Other challenges await the soloist according to Salonga. “The ultimate challenge is to be able to sing each note and to be to relate each note to the entire composition. In other words, each note has a life on its own. It’s not like Liszt or Rachmaninoff where group of notes could act as a color or a layer. In this Chopin piece, they are all melodies regardless of whether it’s a run or a single tone.”

Before his advance studies in Cleveland, Salonga had been discovered by Rosario B. Licad (mother of Cecile) and also  trained under Marietta Cruz, Carmencita Arambulo and on to Roberta Rust in Florida. While in New York, he was also coached by Cecile Licad.
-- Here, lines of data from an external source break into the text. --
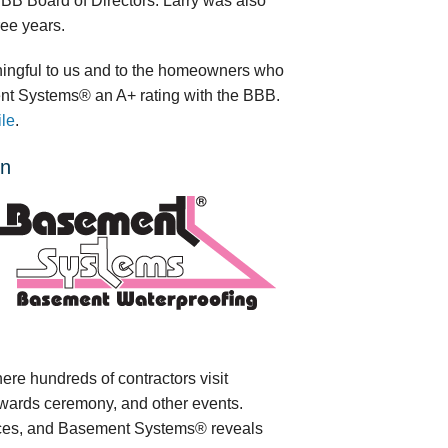
B Board of Directors. Larry was also
ee years.
ningful to us and to the homeowners who
ent Systems® an A+ rating with the BBB.
ile
.
on
e hundreds of contractors visit
wards ceremony, and other events.
ices, and Basement Systems® reveals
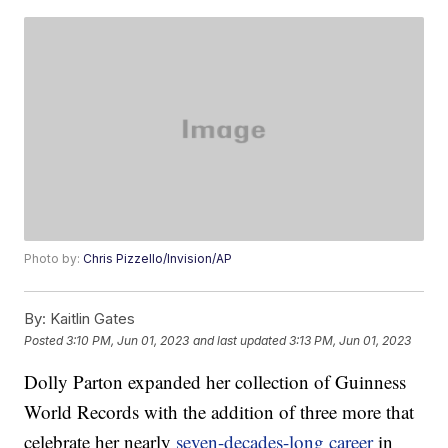
Photo by:
Chris Pizzello/Invision/AP
By:
Kaitlin Gates
Posted
3:10 PM, Jun 01, 2023
and last updated
3:13 PM, Jun 01, 2023
Dolly Parton expanded her collection of Guinness
World Records with the addition of three more that
celebrate her nearly
seven-decades-long career
in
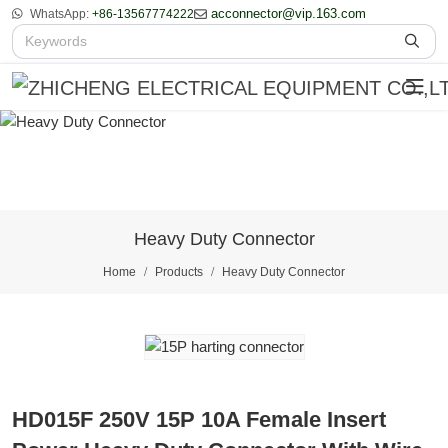
acconnector@vip.163.com
WhatsApp:
+86-13567774222
Heavy Duty Connector
Home
Products
Heavy Duty Connector
HD015F 250V 15P 10A Female Insert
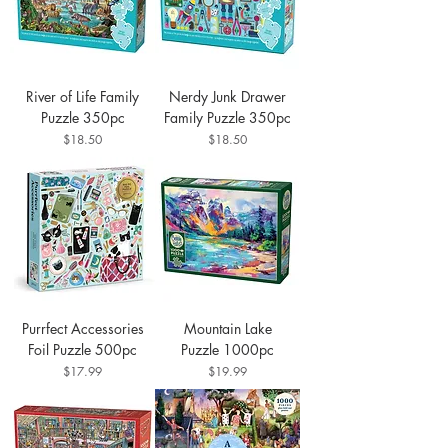
River of Life Family
Nerdy Junk Drawer
Puzzle 350pc
Family Puzzle 350pc
Price
Price
$18.50
$18.50
Purrfect Accessories
Mountain Lake
Foil Puzzle 500pc
Puzzle 1000pc
Price
Price
$17.99
$19.99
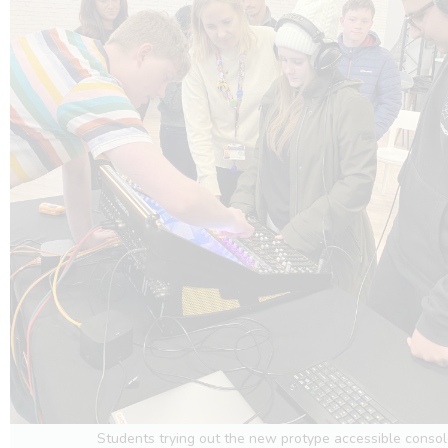
Students trying out the new protype accessible conso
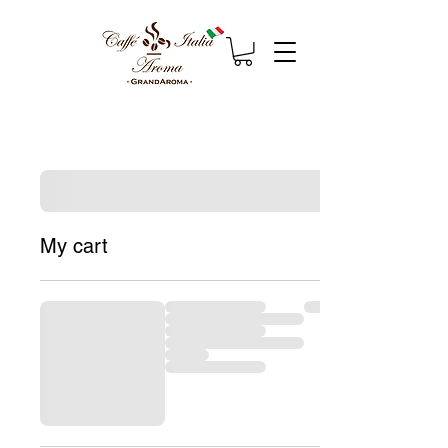
My cart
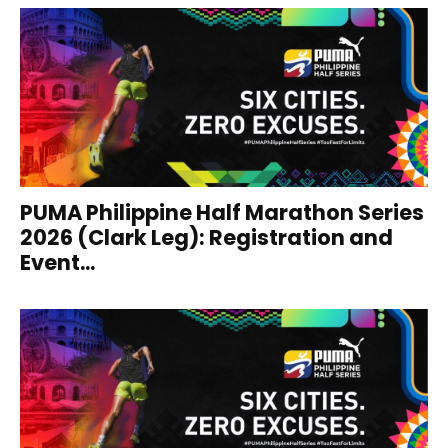
PUMA Philippine Half Marathon Series
2026 (Clark Leg): Registration and
Event...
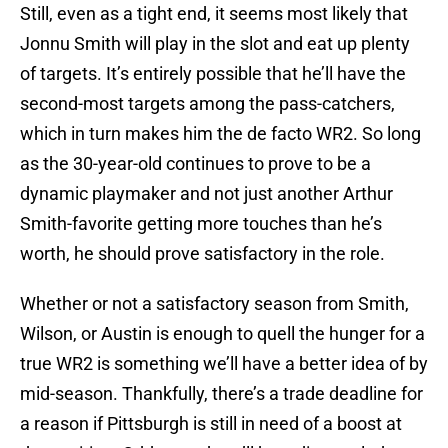
Still, even as a tight end, it seems most likely that
Jonnu Smith will play in the slot and eat up plenty
of targets. It’s entirely possible that he’ll have the
second-most targets among the pass-catchers,
which in turn makes him the de facto WR2. So long
as the 30-year-old continues to prove to be a
dynamic playmaker and not just another Arthur
Smith-favorite getting more touches than he’s
worth, he should prove satisfactory in the role.
Whether or not a satisfactory season from Smith,
Wilson, or Austin is enough to quell the hunger for a
true WR2 is something we’ll have a better idea of by
mid-season. Thankfully, there’s a trade deadline for
a reason if Pittsburgh is still in need of a boost at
At the USC, Salonga is  under  Norman Krieger’s guidance.

He likes to think he learns many things from different teachers.

“Mr. Krieger gives direction to my playing. He teaches me how to use my tools and feelings to serve the music. He has wide range of ideas with sound. He gives me different ways on how to create colors matching the intent I have. As a person, he is realistic and he is practical. I love working with him.”
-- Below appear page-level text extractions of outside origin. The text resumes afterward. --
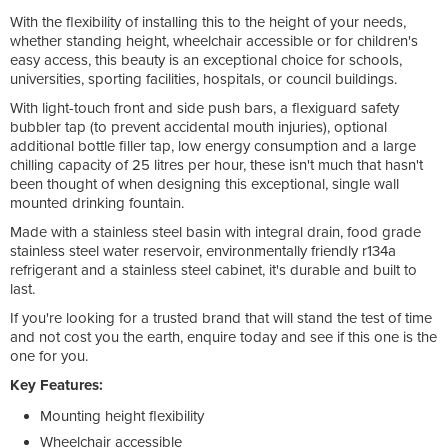
With the flexibility of installing this to the height of your needs,
whether standing height, wheelchair accessible or for children's
easy access, this beauty is an exceptional choice for schools,
universities, sporting facilities, hospitals, or council buildings.
With light-touch front and side push bars, a flexiguard safety
bubbler tap (to prevent accidental mouth injuries), optional
additional bottle filler tap, low energy consumption and a large
chilling capacity of 25 litres per hour, these isn't much that hasn't
been thought of when designing this exceptional, single wall
mounted drinking fountain.
Made with a stainless steel basin with integral drain, food grade
stainless steel water reservoir, environmentally friendly r134a
refrigerant and a stainless steel cabinet, it's durable and built to
last.
If you're looking for a trusted brand that will stand the test of time
and not cost you the earth, enquire today and see if this one is the
one for you.
Key Features:
Mounting height flexibility
Wheelchair accessible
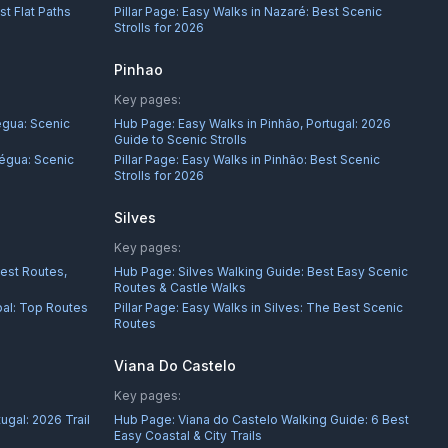
st Flat Paths
Pillar Page:
Easy Walks in Nazaré: Best Scenic
Strolls for 2026
Pinhao
Key pages:
égua: Scenic
Hub Page:
Easy Walks in Pinhão, Portugal: 2026
Guide to Scenic Strolls
égua: Scenic
Pillar Page:
Easy Walks in Pinhão: Best Scenic
Strolls for 2026
Silves
Key pages:
Best Routes,
Hub Page:
Silves Walking Guide: Best Easy Scenic
Routes & Castle Walks
bal: Top Routes
Pillar Page:
Easy Walks in Silves: The Best Scenic
Routes
Viana Do Castelo
Key pages:
ugal: 2026 Trail
Hub Page:
Viana do Castelo Walking Guide: 6 Best
Easy Coastal & City Trails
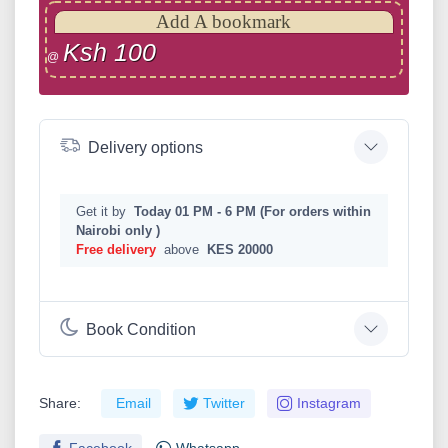
Add A bookmark
Ksh 100
@
Delivery options
Get it by
Today 01 PM - 6 PM (For orders within
Nairobi only )
Free delivery
above
KES 20000
Book Condition
Share:
Email
Twitter
Instagram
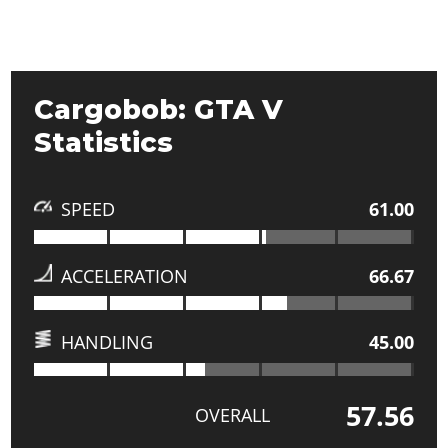
Cargobob: GTA V
Statistics
SPEED
61.00
ACCELERATION
66.67
HANDLING
45.00
57.56
OVERALL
Before heading for California where he got a good scholarship package, Salonga also cited the lessons he got from Van Cliburn silver medalist Pompa-Baldi while he was in Cleveland. “He was quite young when I studied under him. This sometimes affected his ability to really articulate his thoughts. But he is a very great demonstrator in the sense that his guidance enabled me to see what approach you should take and what sound you should try to achieve. It was an advantage that he was fresh from the competition circuit [aside from the silver medal in the 2001 Cliburn, he won first prize in the Robert Casadesus and Marguerite Long International Piano Competitons]. By now, he knows what the circuit juries are looking for. I will always remember what he told me before I did Florida International many years back. He said, ‘Stop blabbing about nonsense… You worry too much. Just play well.’ The most important thing is that I learned more from his outlook in music, which is to always push oneself, and not be afraid to take risks and to always strive for perfection.”